After the long-awaited return to professional football, the challenge is to return to First Division. The property – the largest shareholder is Abanca, the large Galician bank that forgave the debt and removed all the club’s echelons last summer – is finalizing the exit from the bankruptcy proceedings and foresees a powerful injection in the Second Division, but in the midst of the celebration it has faced to the A Coruña City Council for the agreement, with the exploitation of Riazor as a backdrop. Dépor is no longer a company of feelings, but of numbers. Paradoxically, it has hooked the fans like never before. For example, the 29,000 subscribers and 6,300 on the waiting list to occupy a seat.

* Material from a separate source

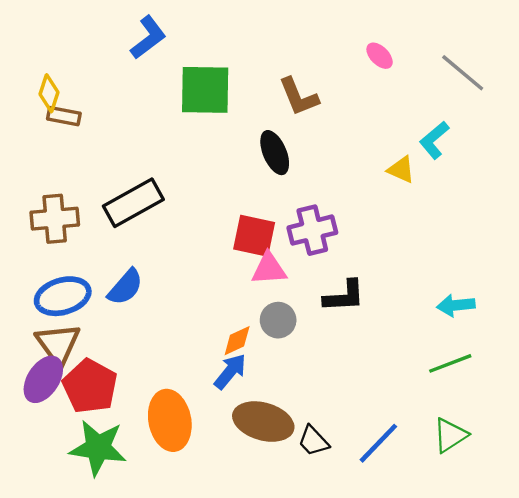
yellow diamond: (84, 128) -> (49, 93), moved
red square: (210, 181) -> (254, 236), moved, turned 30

With Diego Epifanio at the controls, a coach who already took Burgos and Breogán to the elite; Goran Huskic, the poor man’s Jokic, as the main generator; Beqa Burjanadze, another beautiful story of the prodigal son who returns home to triumph; the experience of Alejandro Galán, Olle Lundqvist or Álex Hernández and two streak scorers, Yunio Barrueta and Ingus Jakovics, Básquet Coruña earned promotion with the best attack in the league: averages of 89.5 points – setting the limit of the category with 119 in a game–, 19.7 assists and 100.4 rating.

Just as important as the sporting level has been social consolidation, with more than 2,000 subscribers and two full houses at the Riazor Sports Palace. It is precisely the pavilion that is one of the main unknowns for landing at the ACB: the ancient municipal premises does not meet the minimum requirements. The other option is the Coliseum, which was already the venue for the Copa del Rey in 2016. It is not the only headache for the board, which will have to undertake a profound renovation of the squad to adapt to the demands of the best European league.

The pandemic and the flight of talent – ​​in addition to Abelleira, others who are international today left: Misa, María Méndez and Athenea – ended with Dépor Abanca’s relegation. Three years later it has returned to the elite with a single survivor from the original team, captain Cris Martínez, and two figures, Millene Cabral and Ainhoa ​​Marín. With only two defeats in 26 games, Irene Ferreras’ group closed the promotion on April 21 before 14,057 people in Riazor, a record for a game for the women’s team and also in the category.